と告げた。これが本日2つ目の新たなステータス、


 “腐女子”


が付け足された瞬間である。


 教室に入った瞬間からわかっていたことだけど、実際に本人の口から聞くとインパクトがある。しかもあんな完璧超人女神の新木ゆいなが実は腐女子だったという事実が何より驚きだ。
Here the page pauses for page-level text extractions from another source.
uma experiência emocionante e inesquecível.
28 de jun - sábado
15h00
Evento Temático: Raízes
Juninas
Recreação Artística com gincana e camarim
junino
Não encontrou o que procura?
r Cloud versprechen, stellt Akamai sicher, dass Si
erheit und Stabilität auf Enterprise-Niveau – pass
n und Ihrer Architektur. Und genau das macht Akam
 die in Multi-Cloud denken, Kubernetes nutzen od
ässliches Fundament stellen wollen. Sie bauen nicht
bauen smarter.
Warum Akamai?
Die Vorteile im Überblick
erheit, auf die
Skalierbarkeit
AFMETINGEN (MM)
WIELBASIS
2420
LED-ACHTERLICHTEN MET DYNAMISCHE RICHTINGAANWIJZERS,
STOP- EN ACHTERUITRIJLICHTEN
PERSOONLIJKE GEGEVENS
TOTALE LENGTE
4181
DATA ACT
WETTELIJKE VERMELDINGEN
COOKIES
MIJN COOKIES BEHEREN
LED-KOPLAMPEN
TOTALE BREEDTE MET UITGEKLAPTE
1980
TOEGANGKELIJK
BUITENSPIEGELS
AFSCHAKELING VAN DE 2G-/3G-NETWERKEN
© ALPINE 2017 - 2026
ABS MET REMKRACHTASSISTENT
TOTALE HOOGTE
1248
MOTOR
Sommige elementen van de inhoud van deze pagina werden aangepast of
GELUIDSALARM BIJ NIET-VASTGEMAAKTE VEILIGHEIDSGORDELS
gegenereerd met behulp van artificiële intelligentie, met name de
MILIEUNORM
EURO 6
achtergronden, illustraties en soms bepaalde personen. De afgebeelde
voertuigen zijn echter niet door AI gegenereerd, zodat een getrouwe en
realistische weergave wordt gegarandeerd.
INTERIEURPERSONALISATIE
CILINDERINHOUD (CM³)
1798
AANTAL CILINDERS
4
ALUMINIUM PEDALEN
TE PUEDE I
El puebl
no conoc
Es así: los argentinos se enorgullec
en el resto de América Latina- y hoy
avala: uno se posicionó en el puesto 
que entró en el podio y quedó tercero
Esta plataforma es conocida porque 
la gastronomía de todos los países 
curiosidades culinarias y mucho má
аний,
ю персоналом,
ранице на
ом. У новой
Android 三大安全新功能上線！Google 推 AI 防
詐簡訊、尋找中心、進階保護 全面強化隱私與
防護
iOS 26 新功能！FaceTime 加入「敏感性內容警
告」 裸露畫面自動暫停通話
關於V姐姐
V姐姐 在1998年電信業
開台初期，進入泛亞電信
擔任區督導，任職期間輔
「…ほら、ちゃんと言い切ったわよ。満足かしら?なら新木ゆいなは実は腐女子だったということは黙っていなさい」


「お、おう…」


「もしバラしたらあなたの根も葉もない恥ずかしい噂を流してやるわ。もとより、あなたのような消しカスがいくら私が腐女子だって言いふらしても誰も信じないと思うけど」


 女神だと思っていた彼女は悪魔だった。


「って!なんで俺が下の立場になっているんだよ!」


「なんでって、それは私が女神だからでしょう?」


 こいつ、わかってて演じ続けてやがる。


「それじゃあ私帰るから」


「なんだよそれ!爪背中にぶっさして俺を引き留めたのそっちだろ…っていないし」


 夕日で赤く染まる教室に一人とりのこされた俺は目的であった忘れ物を回収し、ひとまず家に帰ることにしたのだった。